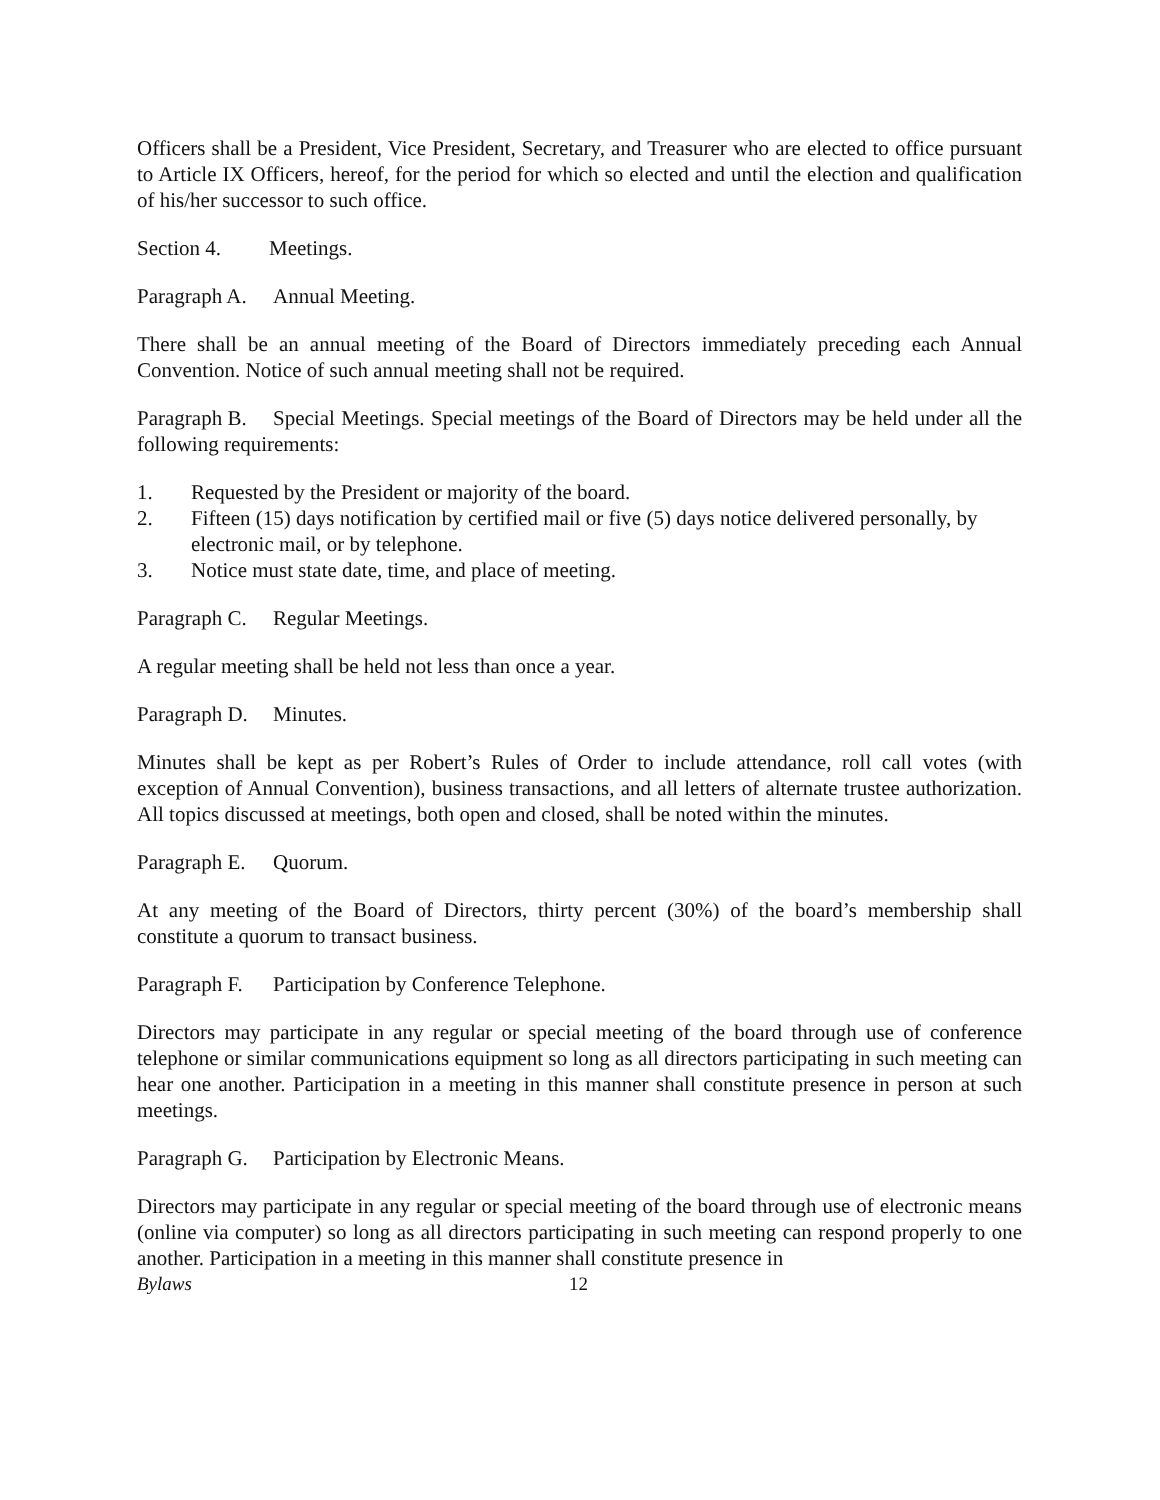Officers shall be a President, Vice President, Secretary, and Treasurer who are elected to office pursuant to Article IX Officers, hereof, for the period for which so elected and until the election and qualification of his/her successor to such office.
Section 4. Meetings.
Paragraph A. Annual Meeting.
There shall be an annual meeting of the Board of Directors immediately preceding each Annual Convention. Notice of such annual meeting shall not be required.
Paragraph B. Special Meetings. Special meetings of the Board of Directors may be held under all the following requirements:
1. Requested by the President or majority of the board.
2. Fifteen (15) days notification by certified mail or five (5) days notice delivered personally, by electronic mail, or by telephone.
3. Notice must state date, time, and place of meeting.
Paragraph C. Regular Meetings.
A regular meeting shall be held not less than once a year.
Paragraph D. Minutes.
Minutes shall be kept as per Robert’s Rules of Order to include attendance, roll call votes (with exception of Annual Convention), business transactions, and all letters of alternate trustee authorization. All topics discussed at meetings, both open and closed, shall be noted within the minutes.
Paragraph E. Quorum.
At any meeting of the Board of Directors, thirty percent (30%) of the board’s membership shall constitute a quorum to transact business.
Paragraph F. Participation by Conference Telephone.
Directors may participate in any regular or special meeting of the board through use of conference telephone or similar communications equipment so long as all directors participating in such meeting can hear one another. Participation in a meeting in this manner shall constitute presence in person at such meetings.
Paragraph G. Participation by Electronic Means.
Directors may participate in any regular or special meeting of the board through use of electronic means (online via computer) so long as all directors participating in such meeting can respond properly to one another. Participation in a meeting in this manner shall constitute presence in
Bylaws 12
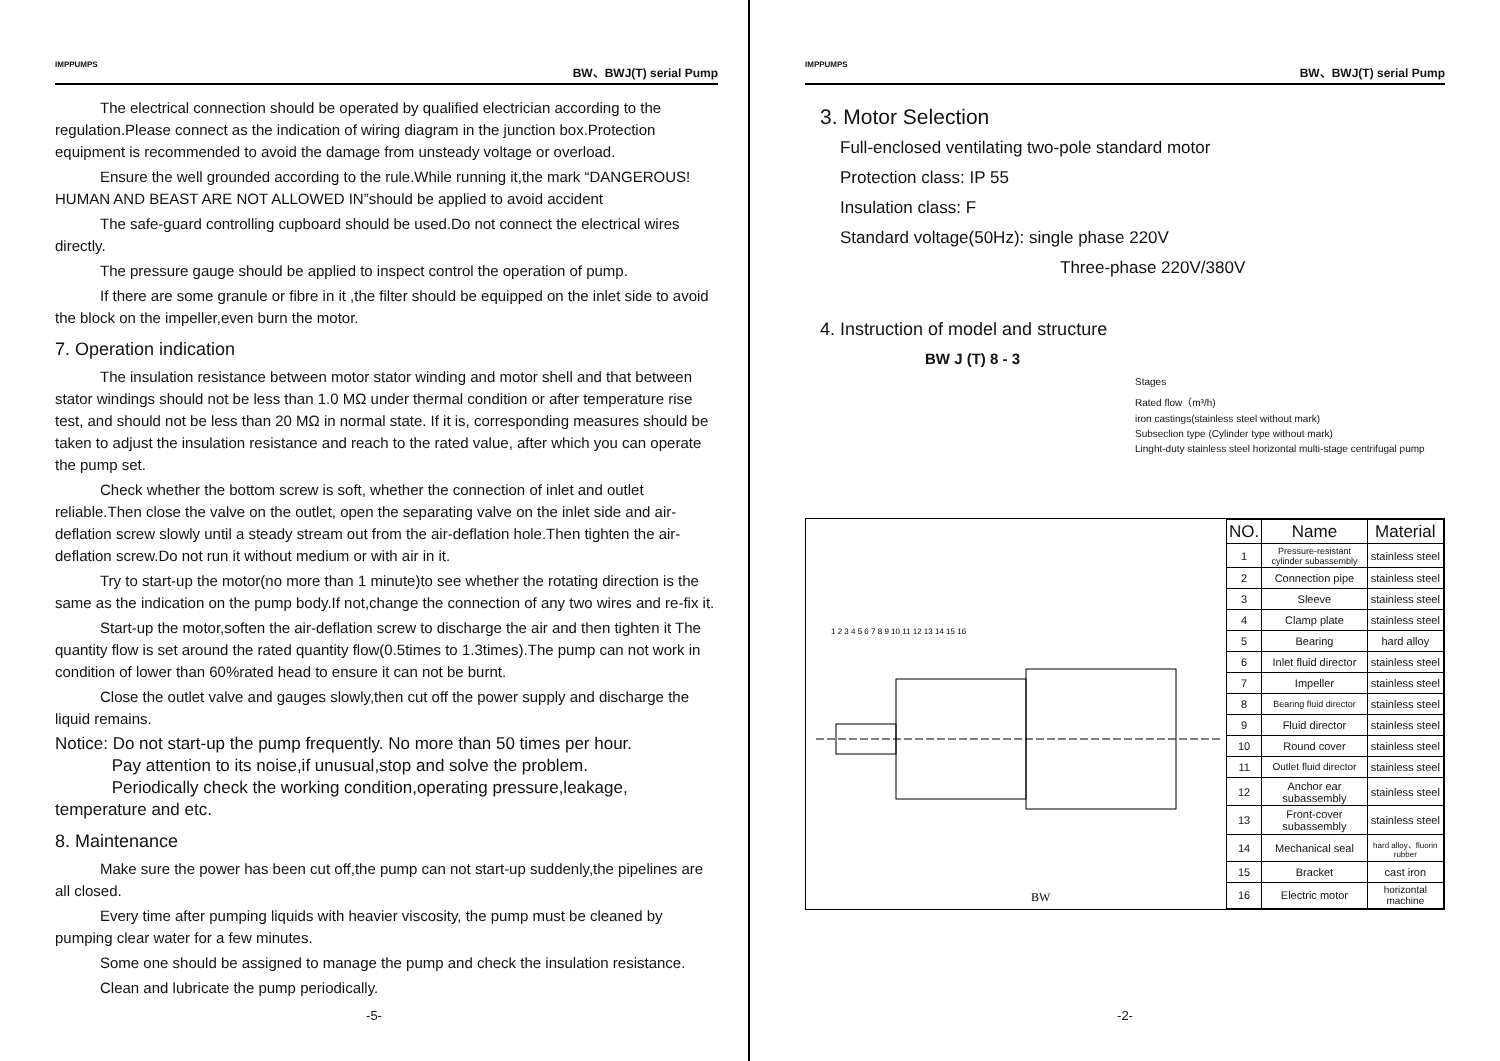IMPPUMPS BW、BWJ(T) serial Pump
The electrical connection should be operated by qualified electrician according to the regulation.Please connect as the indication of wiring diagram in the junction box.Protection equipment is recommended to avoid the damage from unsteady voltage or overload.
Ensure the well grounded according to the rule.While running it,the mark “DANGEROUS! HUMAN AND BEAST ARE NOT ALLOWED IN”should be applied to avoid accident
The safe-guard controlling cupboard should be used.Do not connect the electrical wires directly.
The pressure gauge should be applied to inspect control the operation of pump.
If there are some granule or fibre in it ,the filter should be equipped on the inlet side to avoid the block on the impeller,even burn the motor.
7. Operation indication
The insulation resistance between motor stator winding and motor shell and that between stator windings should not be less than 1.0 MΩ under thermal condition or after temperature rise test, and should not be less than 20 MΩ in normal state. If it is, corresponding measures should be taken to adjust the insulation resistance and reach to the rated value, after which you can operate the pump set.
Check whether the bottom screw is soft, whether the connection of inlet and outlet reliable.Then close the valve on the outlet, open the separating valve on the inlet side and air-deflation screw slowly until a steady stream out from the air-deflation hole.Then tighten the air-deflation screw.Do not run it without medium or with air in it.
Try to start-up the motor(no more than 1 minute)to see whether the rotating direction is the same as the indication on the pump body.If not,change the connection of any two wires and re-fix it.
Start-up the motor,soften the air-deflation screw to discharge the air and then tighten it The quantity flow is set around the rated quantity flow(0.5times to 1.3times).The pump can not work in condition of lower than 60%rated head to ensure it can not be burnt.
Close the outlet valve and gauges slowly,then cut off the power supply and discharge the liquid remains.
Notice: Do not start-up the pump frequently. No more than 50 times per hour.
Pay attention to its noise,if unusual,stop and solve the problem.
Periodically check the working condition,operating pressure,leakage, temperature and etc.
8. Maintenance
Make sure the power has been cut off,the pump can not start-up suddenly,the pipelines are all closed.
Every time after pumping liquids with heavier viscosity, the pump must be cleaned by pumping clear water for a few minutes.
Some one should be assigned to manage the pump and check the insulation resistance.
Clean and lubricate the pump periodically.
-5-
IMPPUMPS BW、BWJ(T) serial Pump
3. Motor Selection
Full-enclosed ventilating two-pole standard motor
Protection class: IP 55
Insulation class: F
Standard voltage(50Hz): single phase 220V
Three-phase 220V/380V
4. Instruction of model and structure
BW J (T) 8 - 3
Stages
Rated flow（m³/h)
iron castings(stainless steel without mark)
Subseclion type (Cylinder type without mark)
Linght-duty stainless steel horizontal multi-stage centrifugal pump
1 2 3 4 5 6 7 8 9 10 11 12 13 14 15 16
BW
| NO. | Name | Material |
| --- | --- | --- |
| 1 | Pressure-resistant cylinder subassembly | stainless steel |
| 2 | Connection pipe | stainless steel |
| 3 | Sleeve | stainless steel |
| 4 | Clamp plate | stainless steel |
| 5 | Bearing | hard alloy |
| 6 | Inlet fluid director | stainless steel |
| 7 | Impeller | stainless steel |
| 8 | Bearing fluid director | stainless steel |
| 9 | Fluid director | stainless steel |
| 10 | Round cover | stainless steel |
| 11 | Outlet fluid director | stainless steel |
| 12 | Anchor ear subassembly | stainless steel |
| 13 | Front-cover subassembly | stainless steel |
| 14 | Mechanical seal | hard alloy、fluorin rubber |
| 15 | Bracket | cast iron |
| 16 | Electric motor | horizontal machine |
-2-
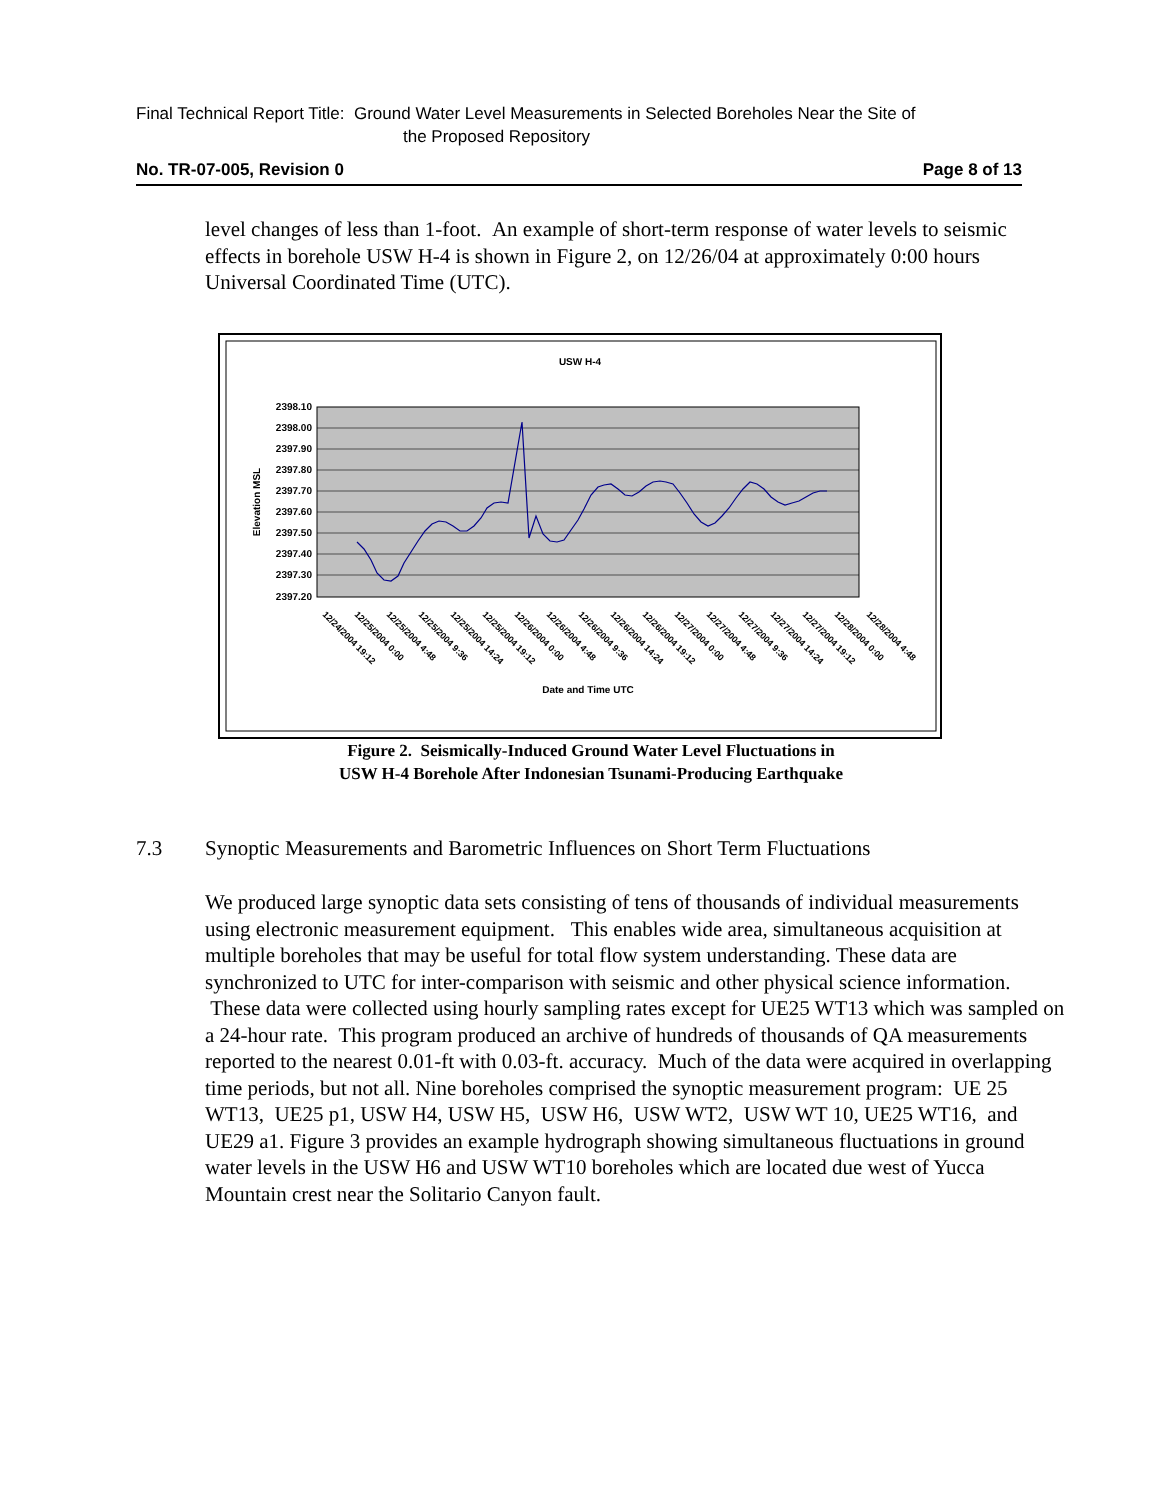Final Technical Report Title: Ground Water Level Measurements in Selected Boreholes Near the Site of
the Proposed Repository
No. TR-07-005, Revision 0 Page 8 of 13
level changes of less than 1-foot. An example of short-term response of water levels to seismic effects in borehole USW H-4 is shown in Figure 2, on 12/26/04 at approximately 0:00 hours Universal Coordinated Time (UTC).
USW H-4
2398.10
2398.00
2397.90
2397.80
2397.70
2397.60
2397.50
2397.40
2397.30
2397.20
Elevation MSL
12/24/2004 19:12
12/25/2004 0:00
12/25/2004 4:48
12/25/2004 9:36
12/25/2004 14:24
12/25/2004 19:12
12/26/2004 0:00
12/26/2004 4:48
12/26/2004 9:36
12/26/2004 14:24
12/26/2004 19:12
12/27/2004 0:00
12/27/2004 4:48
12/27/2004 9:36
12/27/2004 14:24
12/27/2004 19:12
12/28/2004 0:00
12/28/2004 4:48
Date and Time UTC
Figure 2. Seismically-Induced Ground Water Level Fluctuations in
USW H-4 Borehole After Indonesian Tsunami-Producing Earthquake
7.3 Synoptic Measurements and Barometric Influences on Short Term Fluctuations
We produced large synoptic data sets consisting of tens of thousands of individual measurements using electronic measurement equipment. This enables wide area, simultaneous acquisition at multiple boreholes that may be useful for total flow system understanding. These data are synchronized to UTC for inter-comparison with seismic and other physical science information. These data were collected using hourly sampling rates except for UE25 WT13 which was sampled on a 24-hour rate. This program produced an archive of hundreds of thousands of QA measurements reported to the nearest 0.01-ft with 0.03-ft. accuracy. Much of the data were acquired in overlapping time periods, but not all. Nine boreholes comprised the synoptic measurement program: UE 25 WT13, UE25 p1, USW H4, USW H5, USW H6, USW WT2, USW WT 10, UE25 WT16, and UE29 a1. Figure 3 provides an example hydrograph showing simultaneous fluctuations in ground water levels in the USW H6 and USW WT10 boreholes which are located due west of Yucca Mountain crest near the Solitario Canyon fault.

++++++++++++++++++++

* [Problem to solve]: With "power" as the search string, filter the records and return each line that has it.

* [Answer section]:
Close the outlet valve and gauges slowly,then cut off the power supply and discharge the liquid remains.
Make sure the power has been cut off,the pump can not start-up suddenly,the pipelines are all closed.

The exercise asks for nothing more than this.